Die französische Wirtschaft wächst dank der Reformen von Präsident Emmanuel Macron stärker als die deutsche. Dazu tragen die starken Unternehmen im CAC 40 mit ihren hohen Dividendenrenditen bei. Der Arbeitsmarkt ist deutlich mobiler geworden und die geringere Abhängigkeit von Exporten macht sich in Zeiten von Handelsstreitigkeiten positiv bemerkbar. Allerdings hat Präsident Macron nach dem Abflauen der Gelbwesten‐Bewegung weiterhin mit dem Rassemblement National zu kämpfen. Die Maastricht‐Kriterien können 2019 wieder einmal nicht erfüllt werden und die Staatsquote liegt im europäischen Vergleich am höchsten. Schließlich droht die Schwäche des wichtigsten Handelspartners Deutschland auch die französische Wirtschaft zu dämpfen.

Wichtige Reformen: Emmanuel Macron hat seit seiner Wahl zum französischen Präsidenten für Aufbruch in Politik und Wirtschaft gesorgt. Eine umfassende Arbeitsmarktreform hat Einstellungen und Kündigungen deutlich vereinfacht. Die Steuern sinken und der Mindestlohn SMIC steigt. Das sorgt für Wachstum. Im dritten Quartal 2019 legte die Wirtschaft um 0,3 % gegenüber dem Vorquartal zu.
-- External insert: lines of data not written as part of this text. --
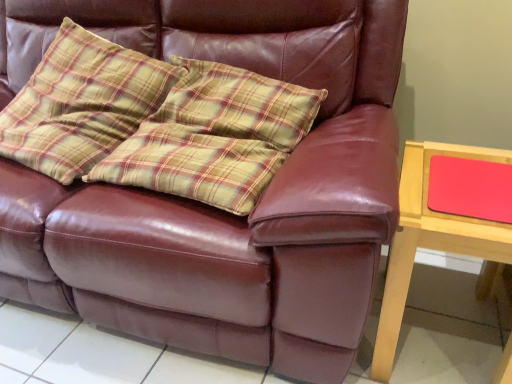
Question: Considering the relative sizes of plaid fabric pillow at upper left and wooden table at right in the image provided, is plaid fabric pillow at upper left taller than wooden table at right?

Choices:
 (A) no
 (B) yes

Answer: (B)

Question: Could you tell me if plaid fabric pillow at upper left is turned towards wooden table at right?

Choices:
 (A) yes
 (B) no

Answer: (B)

Question: From a real-world perspective, is plaid fabric pillow at upper left physically above wooden table at right?

Choices:
 (A) no
 (B) yes

Answer: (B)

Question: Would you consider plaid fabric pillow at upper left to be distant from wooden table at right?

Choices:
 (A) no
 (B) yes

Answer: (A)

Question: Is plaid fabric pillow at upper left turned away from wooden table at right?

Choices:
 (A) no
 (B) yes

Answer: (A)

Question: From the image's perspective, is plaid fabric pillow at upper left on wooden table at right?

Choices:
 (A) yes
 (B) no

Answer: (A)

Question: Is matte red mousepad at right far away from plaid fabric pillow at upper left?

Choices:
 (A) no
 (B) yes

Answer: (B)

Question: Is matte red mousepad at right further to camera compared to plaid fabric pillow at upper left?

Choices:
 (A) yes
 (B) no

Answer: (B)

Question: Considering the relative sizes of matte red mousepad at right and plaid fabric pillow at upper left in the image provided, is matte red mousepad at right wider than plaid fabric pillow at upper left?

Choices:
 (A) yes
 (B) no

Answer: (B)

Question: Does matte red mousepad at right appear on the right side of plaid fabric pillow at upper left?

Choices:
 (A) no
 (B) yes

Answer: (B)

Question: Is plaid fabric pillow at upper left surrounded by matte red mousepad at right?

Choices:
 (A) no
 (B) yes

Answer: (A)

Question: Is matte red mousepad at right directly adjacent to plaid fabric pillow at upper left?

Choices:
 (A) no
 (B) yes

Answer: (A)

Question: From the image's perspective, is plaid fabric pillow at upper left below matte red mousepad at right?

Choices:
 (A) yes
 (B) no

Answer: (B)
Starke Unternehmen: Die französischen Unternehmen aus dem CAC 40 genießen Weltrang. Insbesondere Konsum und Luxus (LVMH, Kering) prosperieren. Aber auch im Finanzsektor ist Frankreich (Société Générale, BNP Paribas, Axa) besser aufgestellt als Deutschland. Zudem sind die CAC‐40‐Unternehmen ausschüttungsstark. Die durchschnittliche Dividendenrendite lag zuletzt bei rund 4 %.

Mobilerer Arbeitsmarkt: Die Reformpolitik von Präsident Emmanuel Macron hat sich positiv auf Gründungen und Arbeitsmarkt ausgewirkt. Allein 2018 wurden in den Unternehmen über vier Millionen Arbeitsverträge unterschrieben. Die Arbeitslosigkeit lag zuletzt bei 8,5 %, der niedrigste Wert seit dem Jahr 2008. Die Erwerbsquote liegt mit rund 66 % auf dem höchsten Niveau seit den 1980er‐Jahren.
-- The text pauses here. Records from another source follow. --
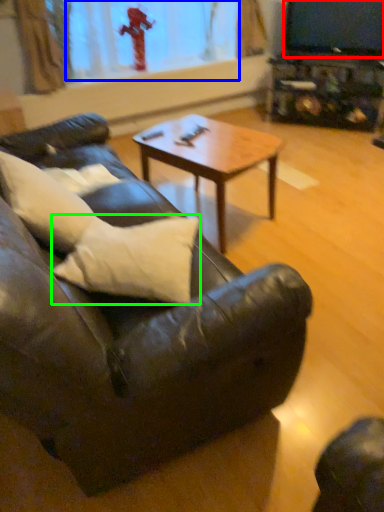
Question: Which object is positioned closest to television (highlighted by a red box)? Select from window screen (highlighted by a blue box) and pillow (highlighted by a green box).

Choices:
 (A) window screen
 (B) pillow

Answer: (A)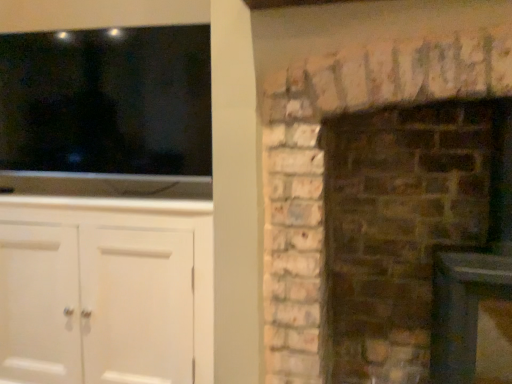
Question: Considering the positions of black glossy tv at upper left and white painted wood cabinet at left in the image, is black glossy tv at upper left wider or thinner than white painted wood cabinet at left?

Choices:
 (A) thin
 (B) wide

Answer: (A)

Question: In the image, is black glossy tv at upper left positioned in front of or behind white painted wood cabinet at left?

Choices:
 (A) front
 (B) behind

Answer: (B)

Question: Considering the real-world distances, which object is closest to the brown brick fireplace at right?

Choices:
 (A) black glossy tv at upper left
 (B) white painted wood cabinet at left

Answer: (B)

Question: Considering the real-world distances, which object is closest to the white painted wood cabinet at left?

Choices:
 (A) black glossy tv at upper left
 (B) brown brick fireplace at right

Answer: (A)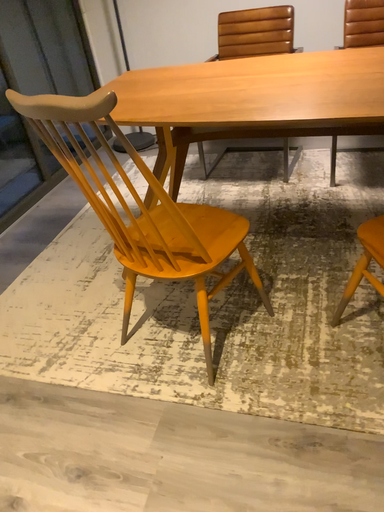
Unabhängigkeit vom internationalen Geschäft: Frankreich verkraftet die Spannungen im Welthandel weit besser als etwa Deutschland. Das liegt an der geringeren Exportquote des Nachbarlandes (32 % versus 50 % in Deutschland). Nach China verschickt Frankreich nur 3 % seiner gesamten Exporte.

Innenpolitische Probleme: Die Proteste der Gelbwesten sind in den vergangenen Monaten abgeebbt. Politisch auf der sicheren Seite ist Präsident Macron damit aber nicht. Bei den Europawahlen schnitt seine Bewegung „République en marche“ hinter dem „Rassemblement National“ nur als zweiter Sieger ab. Der Rassemblement bleibt eine latente Bedrohung für die politische Mitte in Frankreich.

Wenig Finanzspielraum: Kurzzeitig hatte Frankreich erstmals seit der Finanzkrise wieder das Haushaltsdefizit unter das Maastricht‐Kriterium von 3 % gedrückt. Durch die Anhebung des Mindestlohns SMIC und die Rücknahme der Benzinsteuer dürfte das Defizit 2019 wieder über die 3-%-Marke steigen. Zurzeit plant die französische Regierung mit 3,1 %.

Kleiner Mittelstand: Trotz der zahlreichen Unternehmensgründungen sind Small und Mid Caps in Frankreich weiterhin unterrepräsentiert. Das Land ist immer noch von der Großindustrie und vor allem von der staatlichen Nachfrage abhängig. Die Staatsquote betrug 2018 noch 56 % und lag damit um zehn Prozentpunkte über dem EU‐Durchschnitt.

Problem Deutschland: Die aktuelle Schwäche der deutschen Wirtschaft macht auch Frankreich Sorgen. Immerhin 15 % der gesamten französischen Exporte gehen zum wichtigsten Handelspartner Deutschland, fast doppelt so viel wie an die nachfolgenden Wirtschaftspartner Spanien, Italien und USA. Ein schwächelndes Deutschland ist damit auch ein französisches Problem.